(Source document Opens)

Metamath Proof Explorer

Theorem oldval

Description: The value of the old options function. (Contributed by Scott Fenton, 6-Aug-2024)

Ref Expression
Assertion oldval 
|- ( A e. On -> ( _Old ` A ) = U. ( _M " A ) )

Proof

Step Hyp Ref Expression
1 df-made 
 |-  _M = recs ( ( x e. _V |-> ( |s " ( ~P U. ran x X. ~P U. ran x ) ) ) )
2 recsfnon 
 |-  recs ( ( x e. _V |-> ( |s " ( ~P U. ran x X. ~P U. ran x ) ) ) ) Fn On
3 fnfun 
 |-  ( recs ( ( x e. _V |-> ( |s " ( ~P U. ran x X. ~P U. ran x ) ) ) ) Fn On -> Fun recs ( ( x e. _V |-> ( |s " ( ~P U. ran x X. ~P U. ran x ) ) ) ) )
4 2 3 ax-mp 
 |-  Fun recs ( ( x e. _V |-> ( |s " ( ~P U. ran x X. ~P U. ran x ) ) ) )
5 funeq 
 |-  ( _M = recs ( ( x e. _V |-> ( |s " ( ~P U. ran x X. ~P U. ran x ) ) ) ) -> ( Fun _M <-> Fun recs ( ( x e. _V |-> ( |s " ( ~P U. ran x X. ~P U. ran x ) ) ) ) ) )

(Source document Closes)
(Record set Opens)

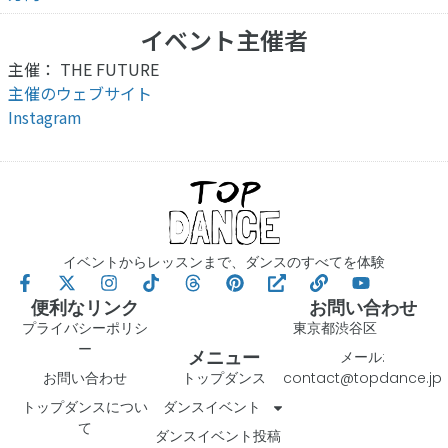
イベント主催者
主催： THE FUTURE
主催のウェブサイト
Instagram
イベントからレッスンまで、ダンスのすべてを体験
便利なリンク
お問い合わせ
プライバシーポリシ
東京都渋谷区
ー
メニュー
メール:
お問い合わせ
トップダンス
contact@topdance.jp
トップダンスについ
ダンスイベント
て
ダンスイベント投稿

(Record set Closes)

Continue the Metamath proof of theorem oldval, beginning after its final step shown. The lines are separate material and stand apart from the Metamath proof page.

**Exercise response:**
6 4 5 mpbiri 
 |-  ( _M = recs ( ( x e. _V |-> ( |s " ( ~P U. ran x X. ~P U. ran x ) ) ) ) -> Fun _M )
7 1 6 ax-mp 
 |-  Fun _M
8 funimaexg 
 |-  ( ( Fun _M /\ A e. On ) -> ( _M " A ) e. _V )
9 7 8 mpan 
 |-  ( A e. On -> ( _M " A ) e. _V )
10 9 uniexd 
 |-  ( A e. On -> U. ( _M " A ) e. _V )
11 imaeq2 
 |-  ( x = A -> ( _M " x ) = ( _M " A ) )
12 11 unieqd 
 |-  ( x = A -> U. ( _M " x ) = U. ( _M " A ) )
13 df-old 
 |-  _Old = ( x e. On |-> U. ( _M " x ) )
14 12 13 fvmptg 
 |-  ( ( A e. On /\ U. ( _M " A ) e. _V ) -> ( _Old ` A ) = U. ( _M " A ) )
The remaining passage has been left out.